As detailed in the API specification, invocation paths require the service access token in the request header for authentication. Service access tokens are auto-generated in service creation and update, and MinIO eventing system is automatically configured to use them for event-driven file processing. Tokens can be obtained through the API, using the oscar-cli service get command or directly from the web interface.

oscar-ui-service-token.png

Synchronous invocations

Synchronous invocations allow obtaining the execution output as the response to the HTTP call to the /run/<SERVICE_NAME> path. For this, OSCAR delegates the execution to a Serverless Backend (Knative or OpenFaaS). Unlike asynchronous invocations, that are translated into Kubernetes jobs, synchronous invocations use a "function" pod to handle requests. This is possible thanks to the OpenFaaS Watchdog, which is injected into each service and is in charge of forking the process to be executed for each request received.

oscar-sync.png

Synchronous invocations can be made through OSCAR-CLI, using the comand oscar-cli service run:

oscar-cli service run [SERVICE_NAME] {--input | --text-input} {-o | -output }

You can check these use-cases:

The input can be sent as a file via the --input flag, and the result of the execution will be displayed directly in the terminal:

oscar-cli service run plant-classification-sync --input images/image3.jpg

Alternatively, it can be sent as plain text using the --text-input flag and the result stored in a file using the --output flag:

oscar-cli service run text-to-speech --text-input "Hello everyone"  --output output.mp3

Input/Output

FaaS Supervisor, the component in charge of managing the input and output of services, allows JSON or base64 encoded body in service requests. The body of these requests will be automatically decoded into the invocation's input file available from the script through the $INPUT_FILE_PATH environment variable.

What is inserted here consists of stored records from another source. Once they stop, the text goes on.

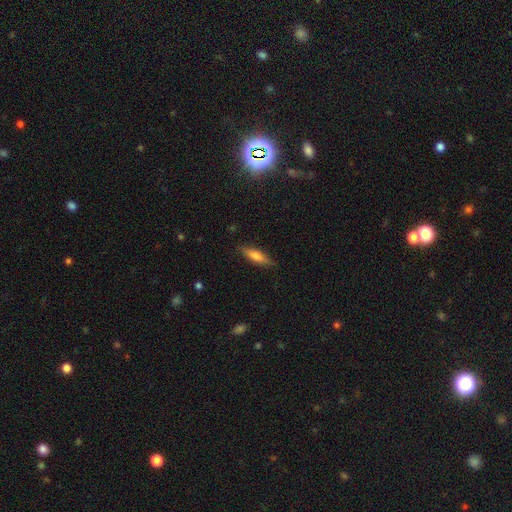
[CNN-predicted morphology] smooth-or-featured: smooth: 64% | featured or disk: 29% | star or artifact: 7%
  how-rounded: cigar-shaped: 64% | in between: 34% | round: 2%
  merging: none: 84% | minor disturbance: 12% | major disturbance: 3% | merger: 1%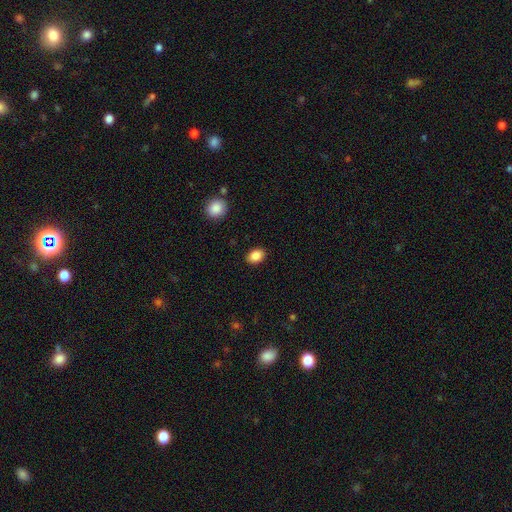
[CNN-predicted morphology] A smooth galaxy with no disk features (88%) that is in between round and cigar-shaped (72%).

Vote fractions:
- Smooth or featured? smooth: 88% / star or artifact: 8% / featured or disk: 4%
- How rounded? in between: 72% / round: 27% / cigar-shaped: 1%
- Merging? none: 89% / minor disturbance: 7% / major disturbance: 2% / merger: 1%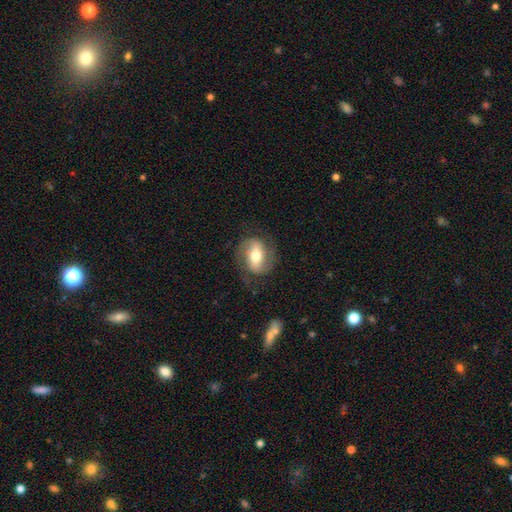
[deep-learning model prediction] featured or disk 61%, smooth 33%, star or artifact 7%. Down the decision tree: edge-on disk — no (94%); bar — strong (46%); spiral arms — yes (83%); bulge size — moderate (62%); merging — none (73%).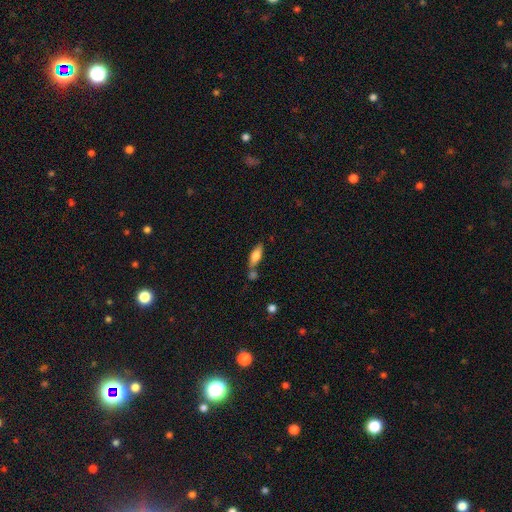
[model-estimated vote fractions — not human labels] The model was most divided on "how rounded": in between: 56%, cigar-shaped: 41%, round: 3%. More confident: smooth or featured — smooth (65%); merging — none (58%).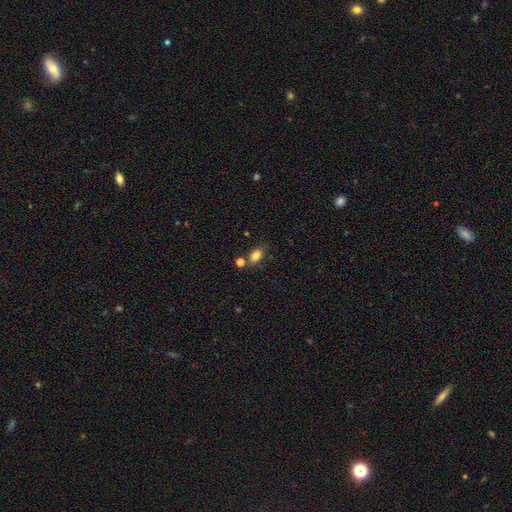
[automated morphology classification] smooth_or_featured: smooth (p=0.81) [alt: star or artifact p=0.10]
how_rounded: in between (p=0.84) [alt: round p=0.14]
merging: none (p=0.71) [alt: merger p=0.13]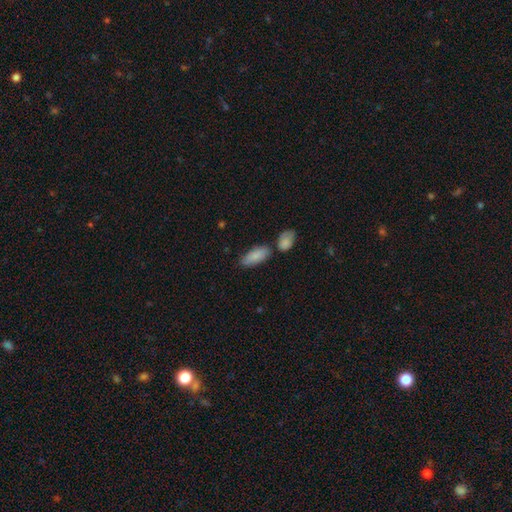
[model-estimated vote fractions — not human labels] Smooth or featured?
  - smooth: 84% *
  - featured or disk: 10%
  - star or artifact: 6%
How rounded?
  - in between: 86% *
  - cigar-shaped: 12%
  - round: 2%
Merging?
  - none: 61% *
  - merger: 18%
  - minor disturbance: 17%
  - major disturbance: 4%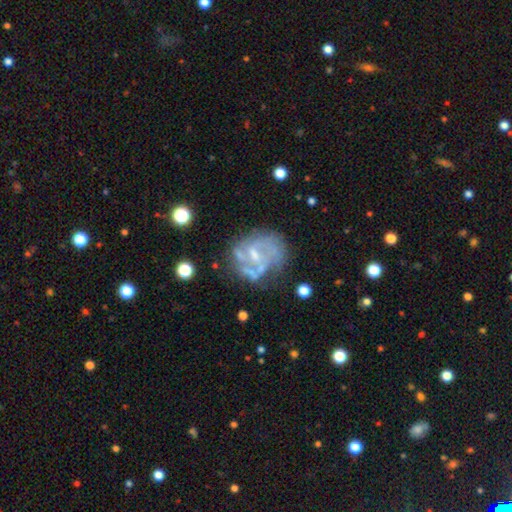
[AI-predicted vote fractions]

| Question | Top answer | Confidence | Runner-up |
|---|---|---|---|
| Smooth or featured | featured or disk | 77% | smooth (14%) |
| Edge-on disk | no | 98% | yes (2%) |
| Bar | weak | 47% | no (41%) |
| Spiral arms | yes | 72% | no (28%) |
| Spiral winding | medium | 44% | tight (34%) |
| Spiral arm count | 2 | 37% | can't tell (34%) |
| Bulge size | small | 44% | moderate (32%) |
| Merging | none | 52% | minor disturbance (22%) |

The output of synchronous invocations will depend on the application itself:

  1. If the script generates a file inside the output dir available through the $TMP_OUTPUT_DIR environment variable, the result will be the file encoded in base64.
  2. If the script generates more than one file inside $TMP_OUTPUT_DIR, the result will be a zip archive containing all files encoded in base64.
  3. If there are no files in $TMP_OUTPUT_DIR, FaaS Supervisor will return its logs, including the stdout of the user script run. To avoid FaaS Supervisor's logs, you must set the service's log_level to CRITICAL.

This way users can adapt OSCAR's services to their own needs.

OSCAR-CLI

OSCAR-CLI simplifies the execution of services synchronously via the oscar-cli service run command. This command requires the input to be passed as text through the --text-input flag or directly a file to be sent by passing its path through the --input flag. Both input types are automatically encoded in base64.

It also allow setting the --output flag to indicate a path for storing (and decoding if needed) the output body in a file, otherwise the output will be shown in stdout.

An illustration of triggering a service synchronously through OSCAR-CLI can be found in the cowsay example.

oscar-cli service run cowsay --text-input '{"message":"Hello World"}'

cURL

Naturally, OSCAR services can also be invoked via traditional HTTP clients such as cURL via the path /run/<SERVICE_NAME>. However, you must take care to properly format the input to one of the two supported formats (JSON or base64 encoded) and include the service access token in the request.

An illustration of triggering a service synchronously through cURL can be found in the cowsay example.

To send an input file through cURL, you must encode it in base64 or json. To avoid issues with the output in synchronous invocations remember to put the log_level as CRITICAL. Output, which is encoded in base64 or in json, should be decoded as well. Save output in the expected format of the use-case.

base64 input.png | curl -X POST -H "Authorization: Bearer <TOKEN>" \
 -d @- https://<CLUSTER_ENDPOINT>/run/<OSCAR_SERVICE> | base64 -d > result.png

Limitations

Although the use of the Knative Serverless Backend for synchronous invocations provides elasticity similar to the one provided by their counterparts in public clouds, such as AWS Lambda, synchronous invocations are not still the best option to run long-running resource-demanding applications, like deep learning inference or video processing.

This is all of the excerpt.